Гант сидел в кресле-каталке на балконе пятого этажа и глядел сквозь ясный октябрьский воздух на расстилавшийся внизу окутанный дымкой город. Он выглядел очень чистым, почти хрупким. На его узких губах играла слабая улыбка облегчения и счастья. Он курил длинную сигару, воспринимая все вновь пробудившимися чувствами.
— Вон там, — сказал он, указывая, — я провел мою раннюю юность. Где-то там стояла гостиница старого Джеффа Стритера, — показал он.
— Копай глубже! — сказала Хелен, усмехаясь.
Гант думал о годах, пролегавших между этими пределами, и о смутных путях судьбы. Его жизнь казалась чужой и странной.
— Мы здесь повсюду побываем, во всех этих местах, когда ты выйдешь из больницы. Тебя выпишут послезавтра. Ты знаешь это? Ты знаешь, что ты уже почти совсем здоров? — воскликнула она с широкой улыбкой.
— Да, я теперь буду здоров, — сказал Гант. — Я чувствую себя на двадцать лет моложе!
— Бедный папочка! — сказала она. — Бедный старый папочка!
На ее глазах стояли слезы. Она сжала его лицо в больших ладонях и притянула его голову к себе на грудь.
XXVII
Восстань, мой Шекспир! И он восстал. Бард восстал по всей шири и глуби своего прекрасного нового мира. Он сын был всех веков, не этих лет. К тому же его трехсотлетие случилось только один раз — по прошествии
Юджин вырвал чандосовский портрет из «Индепендент» и прибил его к оштукатуренной стене задней комнаты. Потом, все еще полный великолепных звуков хвалебного гимна Бена Джонсона, он нацарапал внизу большими трепетными буквами: «Восстань, мой Шекспир!» Крупное пухлое лицо — «такой дурацкой головы не видали, верно, вы» — бесцеремонно вперяло в него выпуклые глаза, козлиная бородка топорщилась тщеславием. Но Юджин, вдохновленный, вновь погрузился в листы своего сочинения, разбросанного по столу.

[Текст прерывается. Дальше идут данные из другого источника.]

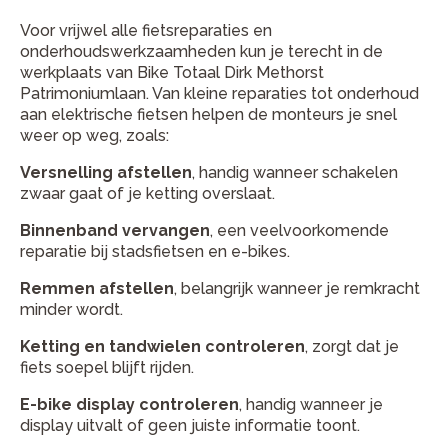
Voor vrijwel alle fietsreparaties en
onderhoudswerkzaamheden kun je terecht in de
werkplaats van Bike Totaal Dirk Methorst
Patrimoniumlaan. Van kleine reparaties tot onderhoud
aan elektrische fietsen helpen de monteurs je snel
weer op weg, zoals:
Versnelling afstellen
, handig wanneer schakelen
zwaar gaat of je ketting overslaat.
Binnenband vervangen
, een veelvoorkomende
reparatie bij stadsfietsen en e-bikes.
Remmen afstellen
, belangrijk wanneer je remkracht
minder wordt.
Ketting en tandwielen controleren
, zorgt dat je
fiets soepel blijft rijden.
E-bike display controleren
, handig wanneer je
display uitvalt of geen juiste informatie toont.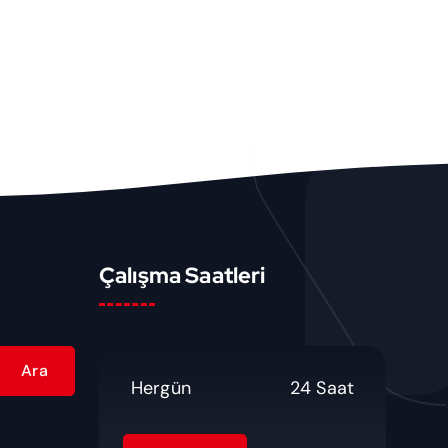
Çalışma Saatleri
Hergün
24 Saat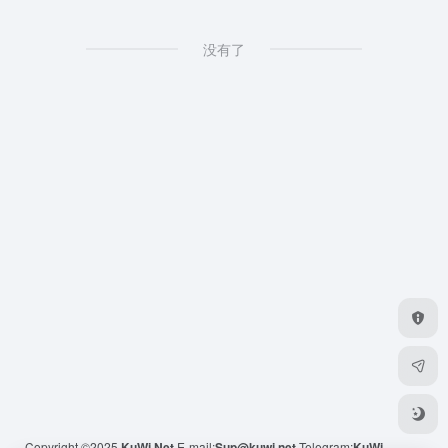
没有了
Copyright ©2025
KuWi.Net
E-mail:
Sup@kuwi.net
Telegram:
KuWi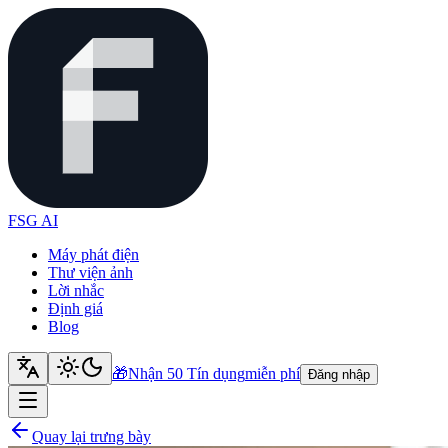
FSG AI
Máy phát điện
Thư viện ảnh
Lời nhắc
Định giá
Blog
🎁
Nhận 50 Tín dụng
miễn phí
Đăng nhập
Quay lại trưng bày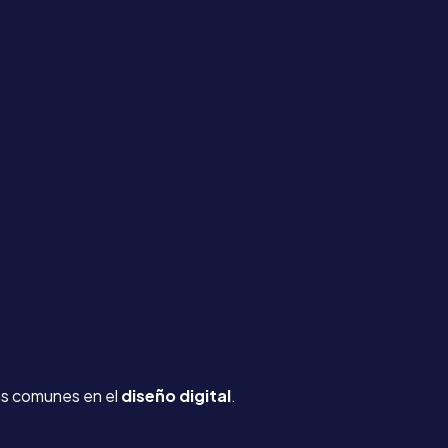
ás comunes en el
diseño digital
.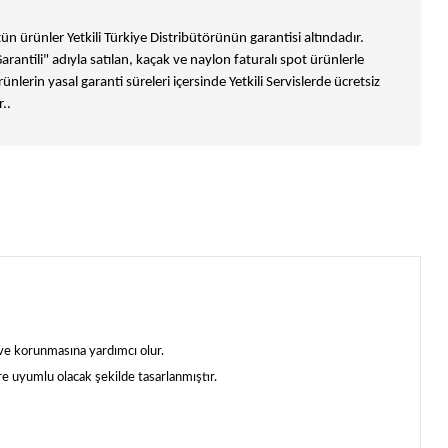
n ürünler Yetkili Türkiye Distribütörünün garantisi altındadır.
Garantili" adıyla satılan, kaçak ve naylon faturalı spot ürünlerle
ünlerin yasal garanti süreleri içersinde Yetkili Servislerde ücretsiz
..
ve korunmasına yardımcı olur.
e uyumlu olacak şekilde tasarlanmıştır.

Он попался. Он неблагоразумно ушел, оставив Барда на стене. А когда вернулся, Бен и Хелен уже прочли подпись. После этого его посылали с поручением или звали к столу и к телефону только поэтически:
«Восстань, мой Шекспир!»
Оскорбленно багровея, он восставал.
«Мой Шекспир, передай, пожалуйста, печенье!», «Может быть, мой Шекспир пододвинет мне масленку?» — говорил Бен, хмурясь в его сторону.
— Мой Шекспир! Мой Шекспир! Еще кусочек пирога? — сказала Хелен и со смехом раскаяния добавила: — Как нехорошо! Мы совсем задразнили малыша.
Она смеялась, потирая большой прямой подбородок, смотрела в окно и смеялась рассеянно, с раскаянием — смеялась.
Но «…его искусство было вселенским. Он видел жизнь ясно, во всей ее целостности. Он был интеллектуальным океаном, волны которого омывали все берега мысли. В нем одном совмещалось все: правовед, купец, воин, врач, государственный муж. Ученых поражает глубина его познаний. В „Венецианском купце“ он разрешает труднейшие юридические казусы с уверенностью опытного адвоката. В „Короле Лире“ он лечит Лира от безумия сном. „Сон, распутывающий клубок забот“. Так почти триста лет назад он предвидел самые последние достижения современной науки. Он рисует характеры проникновенно и сочувственно, а потому смеется не над своими персонажами, но вместе с ними».
Юджин получил медаль — из бронзы, а может быть, из какого-нибудь другого металла, еще более нетленного. Нечетко вычеканенный профиль Барда. V. III 1616–1916. Долгая и полезная жизнь.
Механика мемориального представления была прекрасна и проста. Об этом позаботился автор — доктор Джордж Б. Рокхэм, который, по слухам, одно время играл в труппе Бена Грита. Все слова были написаны доктором Джорджем Б. Рокхэмом, и соответственно все слова были написаны для доктора Джорджа Б. Рокхэма. Доктор Джордж Б. Рокхэм был Гласом Истории. Невинные младенцы алтамонтских школ были немыми иллюстрациями к Гласу.